Module 4 - Scaling
High Availability
Designing systems that stay up even when things fail.
1The Hospital Analogy
Simple Analogy
A hospital has backup generators, multiple doctors on call, and emergency protocols. If one system fails, another takes over. The goal: never stop serving patients. That's high availability.

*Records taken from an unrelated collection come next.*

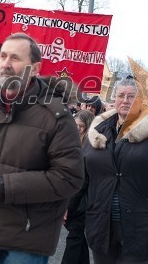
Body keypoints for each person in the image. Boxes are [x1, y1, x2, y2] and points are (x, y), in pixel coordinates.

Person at [0, 32, 84, 264]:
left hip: (28, 239)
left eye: (15, 58)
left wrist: (5, 187)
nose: (5, 64)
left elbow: (69, 177)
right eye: (3, 56)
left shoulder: (56, 116)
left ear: (35, 68)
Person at [84, 77, 148, 263]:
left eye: (131, 96)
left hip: (144, 229)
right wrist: (75, 207)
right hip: (102, 226)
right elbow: (83, 173)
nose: (125, 100)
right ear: (114, 99)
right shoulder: (97, 131)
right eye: (121, 95)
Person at [62, 109, 95, 264]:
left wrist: (68, 206)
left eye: (80, 126)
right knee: (78, 239)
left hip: (82, 200)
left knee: (75, 238)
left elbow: (82, 181)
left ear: (88, 128)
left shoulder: (89, 147)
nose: (76, 129)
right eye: (74, 125)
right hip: (77, 197)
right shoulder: (75, 142)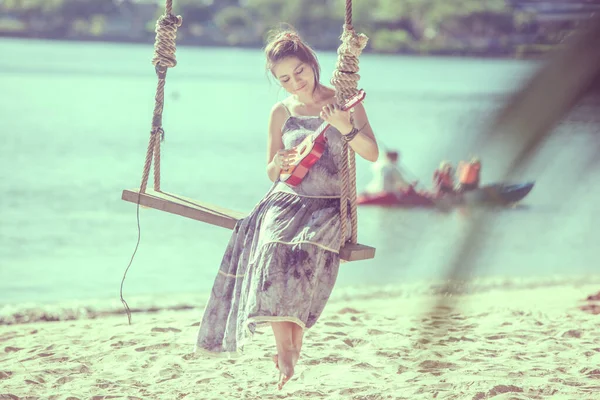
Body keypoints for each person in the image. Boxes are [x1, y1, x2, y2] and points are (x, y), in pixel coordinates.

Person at [194, 28, 379, 390]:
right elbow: (270, 170)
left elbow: (372, 154)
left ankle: (292, 350)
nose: (295, 82)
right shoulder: (281, 112)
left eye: (299, 72)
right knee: (273, 251)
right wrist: (278, 162)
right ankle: (286, 351)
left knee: (303, 255)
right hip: (285, 200)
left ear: (311, 63)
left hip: (328, 207)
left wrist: (346, 128)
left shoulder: (345, 103)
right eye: (284, 78)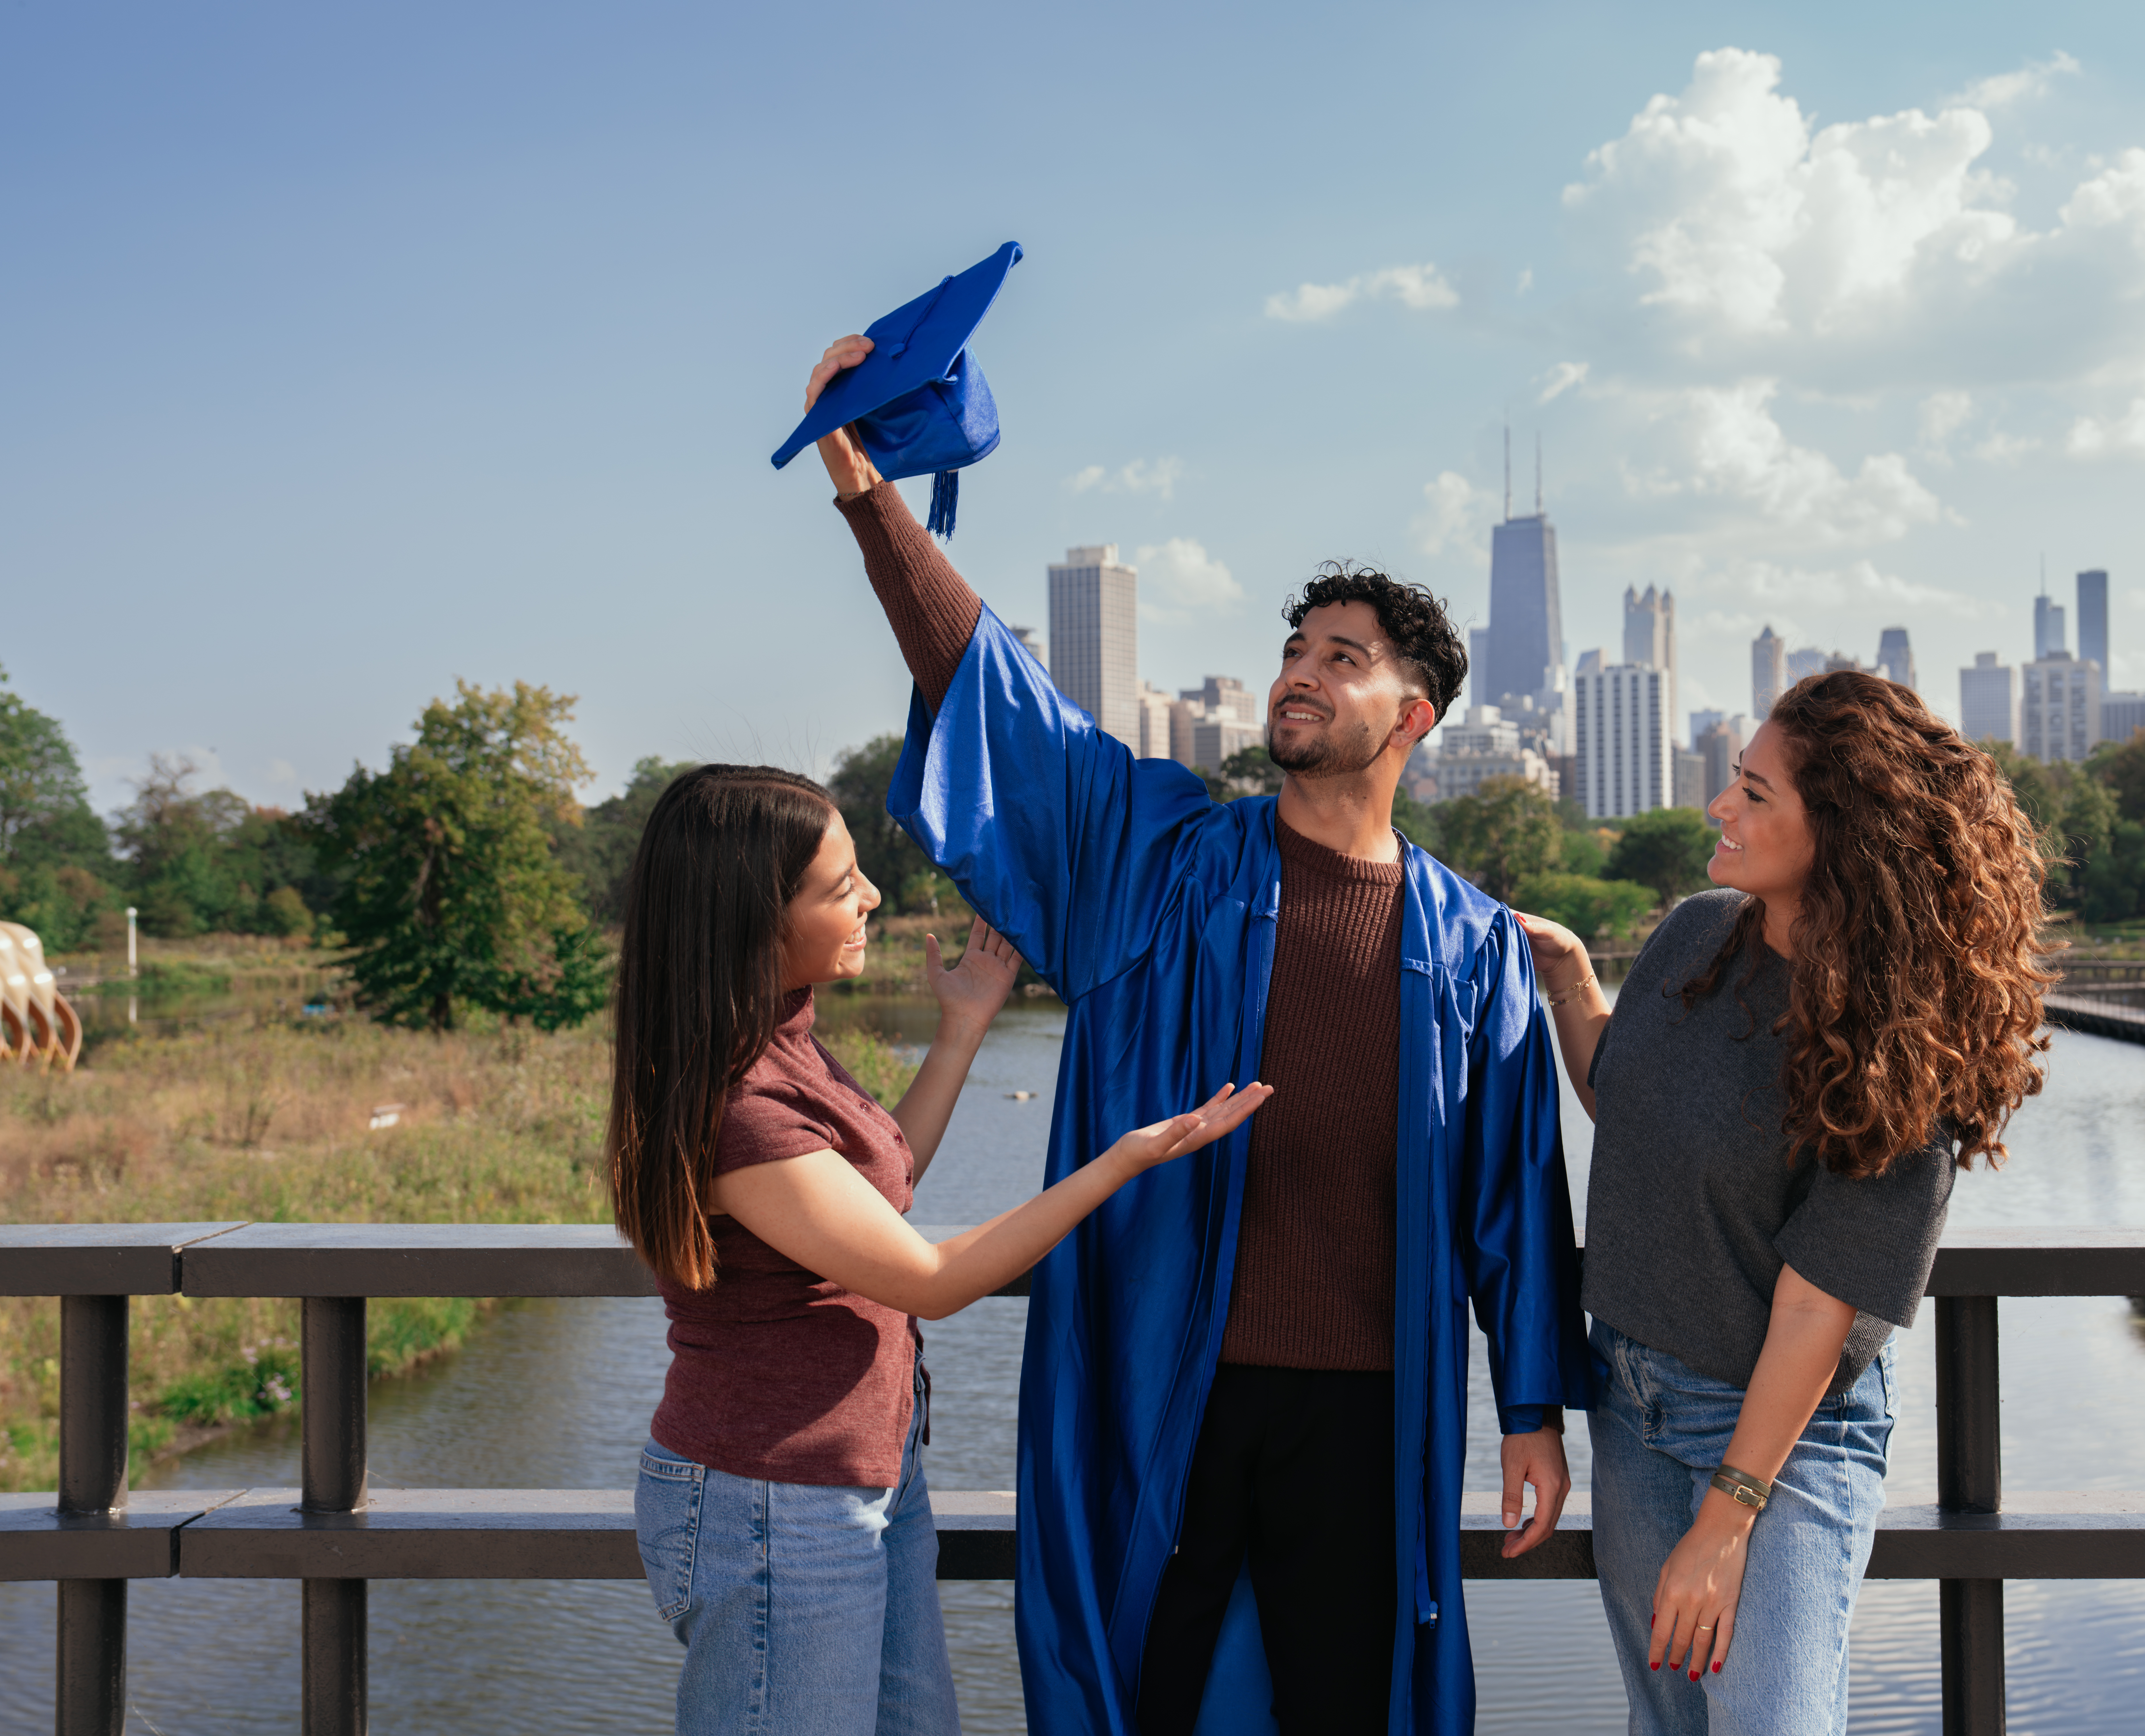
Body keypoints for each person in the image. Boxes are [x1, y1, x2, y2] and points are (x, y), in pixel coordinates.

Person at [802, 333, 1594, 1736]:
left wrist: (1531, 1407)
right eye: (1293, 648)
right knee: (1147, 1693)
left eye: (1339, 658)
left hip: (1366, 1411)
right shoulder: (1162, 862)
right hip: (1170, 1379)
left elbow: (1515, 1208)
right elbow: (1005, 709)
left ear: (1410, 714)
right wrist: (868, 490)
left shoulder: (1475, 947)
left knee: (1348, 1704)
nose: (1299, 671)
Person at [609, 762, 1272, 1736]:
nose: (873, 894)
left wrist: (962, 1027)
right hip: (772, 1506)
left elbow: (878, 1186)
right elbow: (929, 1278)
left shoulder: (783, 1038)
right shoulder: (740, 1103)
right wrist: (1123, 1160)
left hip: (863, 1477)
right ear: (755, 918)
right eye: (841, 887)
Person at [1516, 670, 2051, 1735]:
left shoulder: (1905, 1046)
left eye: (1757, 794)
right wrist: (1573, 978)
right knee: (1669, 1727)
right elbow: (1629, 1095)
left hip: (1782, 1438)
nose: (1722, 806)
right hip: (1629, 1400)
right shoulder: (1699, 932)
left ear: (1846, 837)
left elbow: (1818, 1313)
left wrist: (1727, 1520)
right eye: (1735, 782)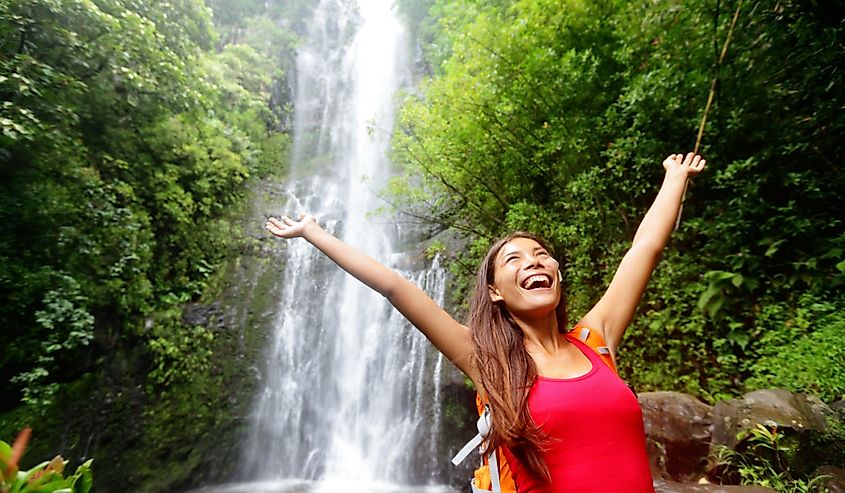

High Availability (HA) means a system remains operational for a high percentage of time. Measured in "nines"-99.9% (3 nines) = 8.7 hours downtime/year.
2Availability Levels
| Availability | Downtime/Year | Example |
|---|---|---|
| 99% (2 nines) | 3.65 days | Internal tools |
| 99.9% (3 nines) | 8.7 hours | Most SaaS apps |
| 99.99% (4 nines) | 52 minutes | E-commerce, fintech |
| 99.999% (5 nines) | 5 minutes | Telecom, healthcare |
3Achieving HA
Redundancy
No single point of failure. Multiple instances of everything.
Load Balancing
Distribute traffic. If one fails, others handle it.
Failover
Automatic switch to backup when primary fails.
Health Checks
Detect failures quickly and route around them.
Multi-AZ / Multi-Region
Survive data center or region failures.
4Failure Modes
Hardware Failure
Disks, network, servers fail. Use redundancy.
Software Bugs
Code crashes. Use circuit breakers, rollback.
Network Partitions
Nodes can't communicate. Handle gracefully.
Dependency Failures
External service down. Use fallbacks, caching.
5Key Takeaways
1HA = staying operational despite failures
2Measured in nines: 99.9% = 8.7 hrs/year downtime
3Eliminate single points of failure with redundancy
4Use health checks + failover for quick recovery
5Multi-AZ/region protects against site failures
?Quiz
1. Your SLA requires 99.99% uptime. Max downtime per year?
2. Single database, no replica. What's the risk?